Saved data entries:
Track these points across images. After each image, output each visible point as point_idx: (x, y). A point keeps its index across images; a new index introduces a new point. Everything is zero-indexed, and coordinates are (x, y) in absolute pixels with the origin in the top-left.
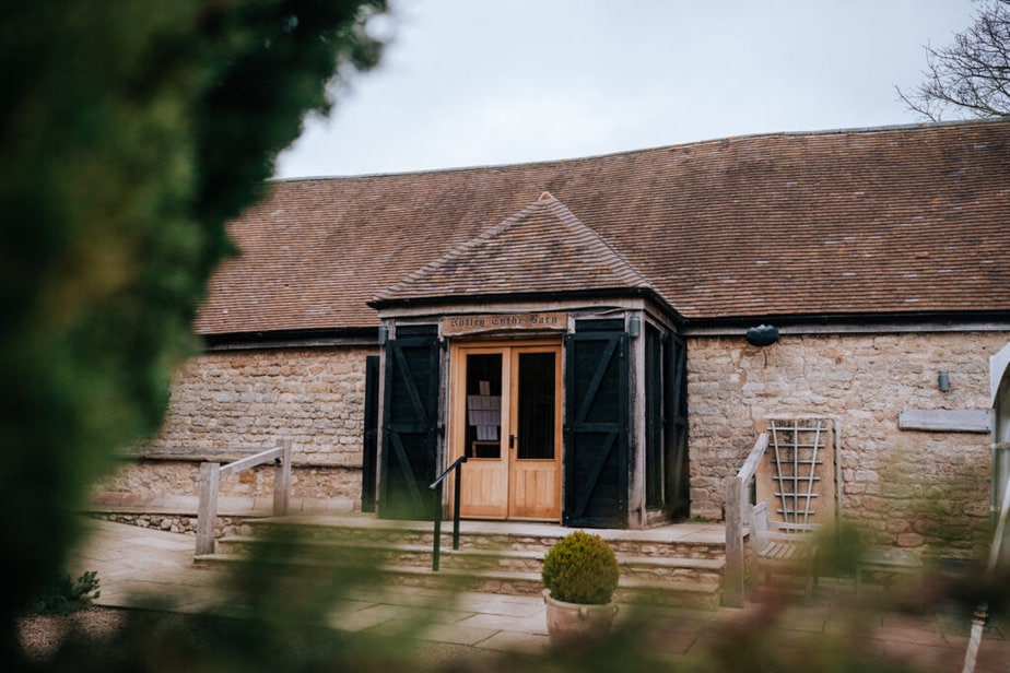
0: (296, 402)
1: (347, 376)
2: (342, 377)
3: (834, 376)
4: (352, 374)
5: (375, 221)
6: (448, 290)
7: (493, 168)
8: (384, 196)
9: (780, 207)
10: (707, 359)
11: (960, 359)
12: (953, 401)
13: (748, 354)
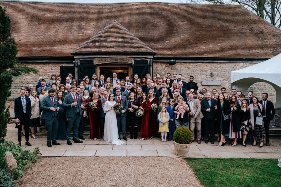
0: (32, 79)
1: (49, 71)
2: (48, 71)
3: (187, 72)
4: (51, 71)
5: (43, 19)
6: (96, 50)
7: (78, 4)
8: (43, 10)
9: (167, 25)
10: (156, 67)
11: (215, 69)
12: (214, 78)
13: (167, 66)
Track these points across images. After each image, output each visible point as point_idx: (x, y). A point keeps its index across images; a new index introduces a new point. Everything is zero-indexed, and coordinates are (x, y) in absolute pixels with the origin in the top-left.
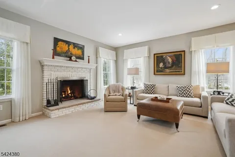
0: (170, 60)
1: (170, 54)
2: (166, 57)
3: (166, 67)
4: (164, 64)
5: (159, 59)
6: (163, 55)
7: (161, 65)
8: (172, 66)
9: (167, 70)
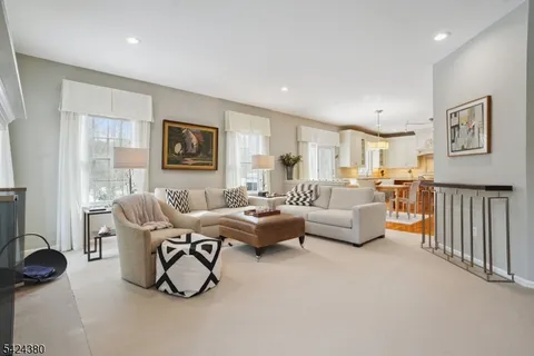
0: (194, 141)
1: (195, 129)
2: (187, 132)
3: (186, 154)
4: (184, 146)
5: (174, 132)
6: (183, 127)
7: (178, 148)
8: (198, 152)
9: (190, 161)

(What to work on) Write out all of the lines above again, swapping "top-left" for "upper-left" wherever it occurs and keeping everything else the same. Leave the pictures out of your answer.

(Response to the exercise)
Track these points across images. After each image, output each visible point as point_idx: (x, y). A point keeps its index across images; a new index introduces a new point. Everything is zero-indexed, and coordinates are (x, y) in absolute pixels with the origin in the upper-left.
0: (296, 402)
1: (347, 376)
2: (342, 377)
3: (834, 376)
4: (352, 374)
5: (375, 221)
6: (448, 290)
7: (493, 168)
8: (384, 196)
9: (780, 207)
10: (707, 359)
11: (960, 359)
12: (953, 401)
13: (748, 354)
0: (32, 79)
1: (49, 71)
2: (48, 71)
3: (187, 72)
4: (51, 71)
5: (43, 19)
6: (96, 50)
7: (78, 4)
8: (43, 10)
9: (167, 25)
10: (156, 67)
11: (215, 69)
12: (214, 78)
13: (167, 66)
Track these points across images. After each image, output each visible point as point_idx: (x, y). A point keeps its index across images; a new index introduces a new point. Everything is zero-indexed, and coordinates are (x, y) in absolute pixels with the origin in the upper-left.
0: (170, 60)
1: (170, 54)
2: (166, 57)
3: (166, 67)
4: (164, 64)
5: (159, 59)
6: (163, 55)
7: (161, 65)
8: (172, 66)
9: (167, 70)
0: (194, 141)
1: (195, 129)
2: (187, 132)
3: (186, 154)
4: (184, 146)
5: (174, 132)
6: (183, 127)
7: (178, 148)
8: (198, 152)
9: (190, 161)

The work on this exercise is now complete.